FACT FILE: The Crouching Man
Main client: Government of Lelystad, The Netherlands
Architect: Antony Gormley
Steelwork contractor: Had Fab
Steel tonnage: 60t

The Dutch town of Lelystad has commissioned the latest unique statue designed by the prominent UK sculptor Antony Gormley. Renowned for the famous ‘Angel of the North’ his new creation is a 25m high crouching man, completely constructed from steel angle profiles.

Steelwork for this complex piece of modern art is being undertaken by Had Fab, based in Haddington near Edinburgh. The company has many years experience of producing complete structures, fixtures, fittings and towers for power and telecommunications.

Model showing how the statue will look

A typical complex node

Had Fab is now utilising this expertise to produce the crouching man statue. “We’ve been in contact with Mr Gormley discussing this project for about five years,” says Had Fab’s Managing Director Simon Harrison. “Numerous companies were initially contacted by him to produce the complex steelwork but most refused the job after completing feasibility studies.”

Mr Harrison says his company’s ‘can do attitude’ was eventually instrumental in securing this contract, however, while there are many challenges to overcome he has every confidence in the technology and the people in his employ.

Initially the statue evolved from a plaster of Paris model of Mr Gormley himself in the desired crouching position. This work formed a shell which was then taken to Cambridge University, who then produced a wire diagram by using surveying technology.

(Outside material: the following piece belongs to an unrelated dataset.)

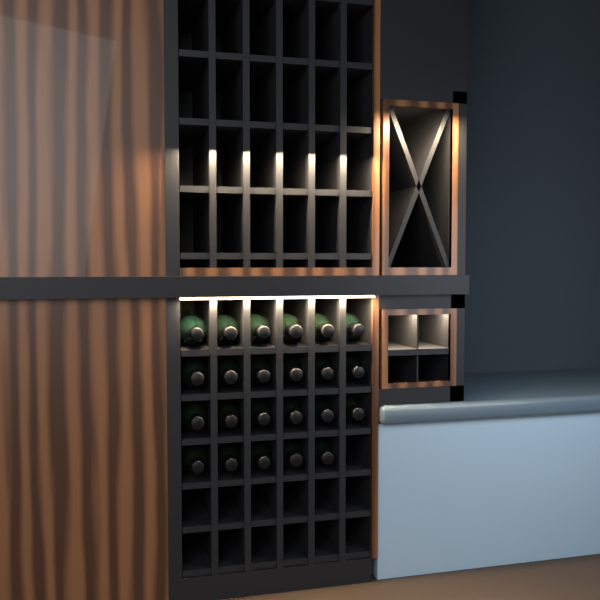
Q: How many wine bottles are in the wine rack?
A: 23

Once this initial shape was designed the wire diagram was then detailed in a Tekla Structures’ programme and interfaced with Steel Projects’ Winsteel to produce machine codes for Had Fab’s FICEP machinery angle line.
Angle profiles for the statue are punched and sheared to length by the company’s FICEP machinery before highly skilled labour intensive shaping of the material is done to form the required 550 nodes.

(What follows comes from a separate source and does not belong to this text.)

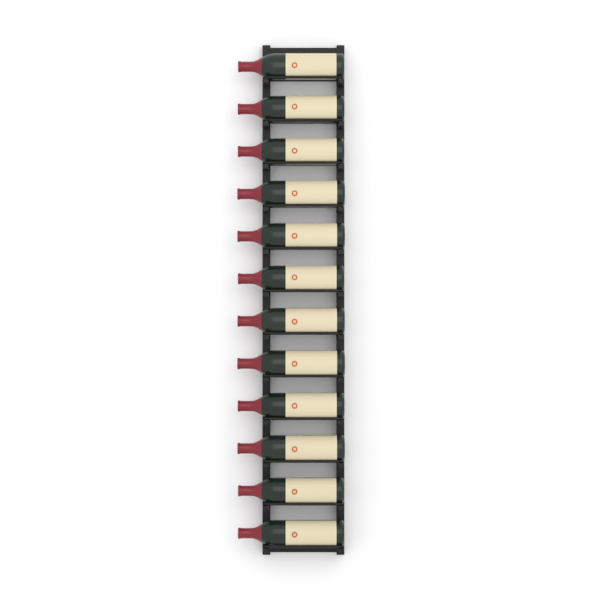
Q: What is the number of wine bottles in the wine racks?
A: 12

Producing these 2.5m diameter nodes is extremely time consuming, and Mr Harrison says some have up to 27 angles meeting together to form locating points around the structure. “Every angle member is a different length and are produced from sizes ranging from 60mm x 60mm to 200mm x 200m steel sections. We are fabricating directly from the computer model with a laptop on the shop floor, as conventional 2D drawings are not suitable for communicating the fabrication information that is needed by the shop floor assembly team,” he adds.

In total there will be 32,000 holes punched or drilled in the angle profiles and the total weight of the structure will be 60t.
Had Fab is currently fabricating and trial assembling the entire statue which has galvanised fully welded joints as well as bolted connections requiring some 16,000 bolts.

All of the angles are produced on a specially designed jig before being assembled in the company’s yard.

Once the entire statue has been assembled and completed it will then be dismantled and shipped across to The Netherlands where Had Fab will reassemble it over a six week period.

FICEP machinery fits the profile

The crouching man is being produced on the latest FICEP HP16T6 CNC angle line. This unit is said to have numerous optional extras available and can be configured to meet the customer’s precise requirements. The machine has an infeed transfer speed of up to 100m per minute and can be equipped with automatic feeding and loading, punching, drilling with tool changer, notching, marking utilising cassette or individual characters, quick change punch and die sets, quick change shear blades and automatic part unloading for the out feed conveyor. The machine was purchased prior to this prestigious project getting started and brings the total number of FICEP machines at Had Fab to four.

Mark Jones, FICEP’s Managing Director, says: “We were delighted that Had Fab chose the FICEP machine to produce the hundreds of steel angle profiles required for this one-off unique structure. This project clearly demonstrates how technologically advanced CNC machinery and manual fabrication techniques can work together efficiently to produce highly complex structures. The technical challenges of the design, detailing, equipment performance and quality fabricators has been extensive. Had Fab‘s expertise and production capabilities were instrumental in securing this contract.”